A more helpful definition might be one which started from concepts and principles acceptable to the public. Starting points might be that people should be told if treatment might involve any significant element of drug-induced drug consumption, and that "dependence" means, at heart, that some people will find it very hard to stop taking a drug when that is what they would really want to do.

Fundamental to the exclusion of both antidepressants and BDZs from the current definition of "substance dependence" is that someone continues to take a drug "despite significant substance-related problems" and notably "drug-seeking behaviour". Neither would normally apply to a patient with a secure supply of prescribed drugs, and certainly not when medical opinion is convinced of the value of long-term antidepressant use.

The dependence problem with BDZs was not about drug-seeking behaviour and people wanting to take drugs. The problem was that withdrawal symptoms frustrated many peoples’ attempts to stop when they wanted to, sometimes for years and in frightening ways.

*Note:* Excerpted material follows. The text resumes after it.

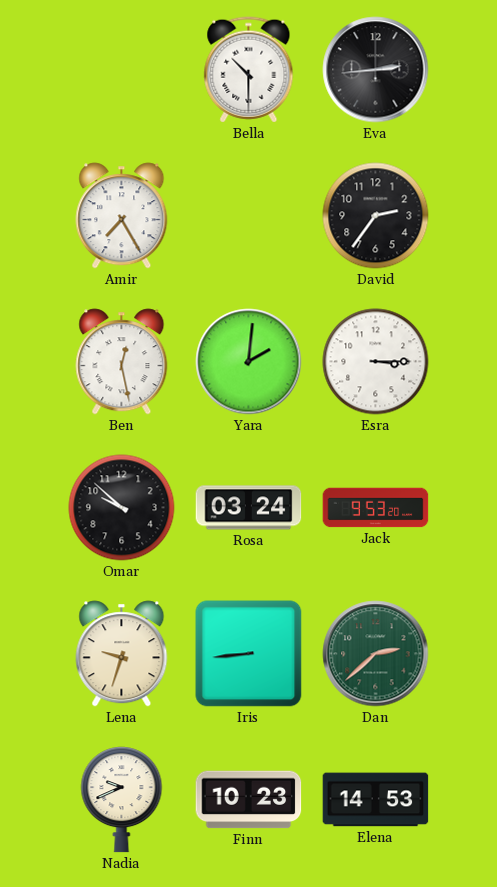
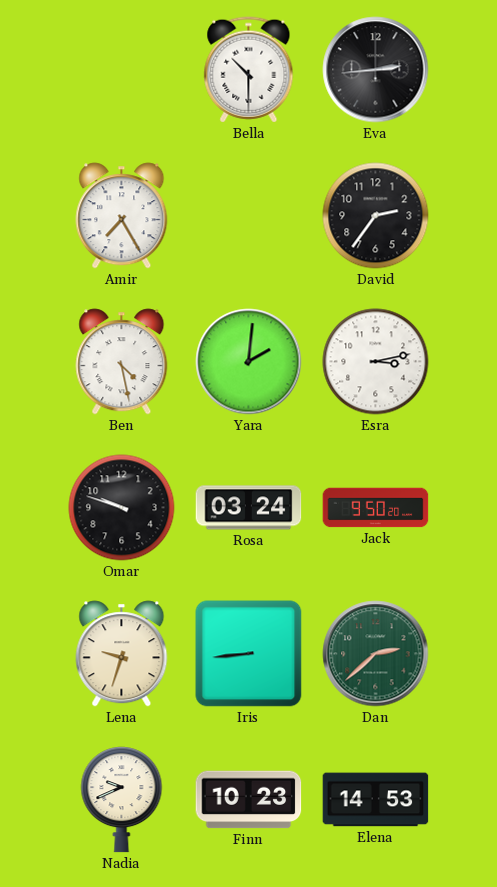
Ben: 12:28 -> 4:28
Esra: 3:15 -> 3:13
Omar: 9:52 -> 9:48
Jack: 9:53 -> 9:50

Thus, the new definitions leave open the possibility that another such problem might be happening now, but not recognised for what it is.

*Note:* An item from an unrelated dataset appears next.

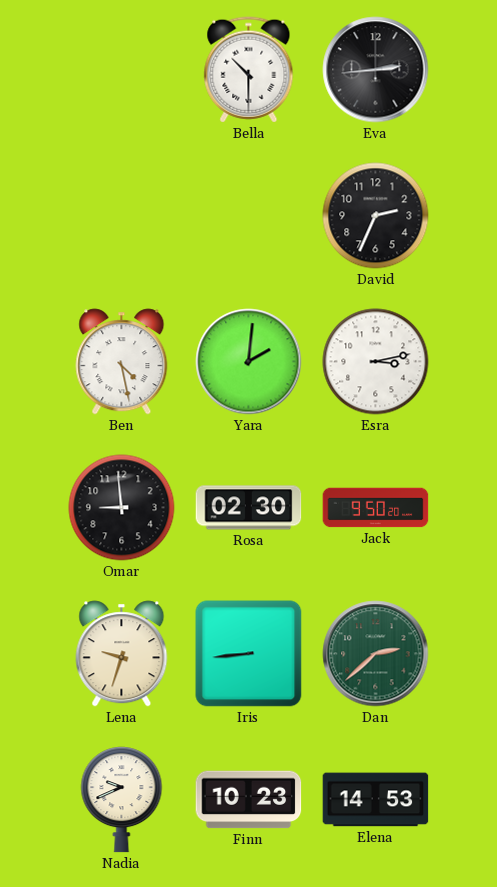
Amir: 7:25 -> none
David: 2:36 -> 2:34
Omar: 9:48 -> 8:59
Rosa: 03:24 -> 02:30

These definitions overlook such problems by their very design. They represent dependence as a clear-cut problem and an on-or-off state rather than as a "continuous variable",(Nutt, 1996) overlooking consistent evidence from the past that dependence is usually a very subtle complication, easily missed. Moreover, little or no account is taken of sometimes substantial differences in individual response, found with both antidepressants and BDZs. One of the lessons with BDZs was that, given similar drug exposures, different individuals had sometimes dramatically different responses - measured both in terms of levels of drug in the body, and experience on drug withdrawal. The fact that most users managed to quit without difficulty supported the widely-held view that it was really a problem to do with individual personality, if others felt truly hooked.

Bearing in mind that medicine is full of surprises, and that psychiatric medicine has had more than its fair share of the nasty ones, it would not seem safe to assume that antidepressants are in no sense drugs of dependence, or that it wouldn’t matter if they were.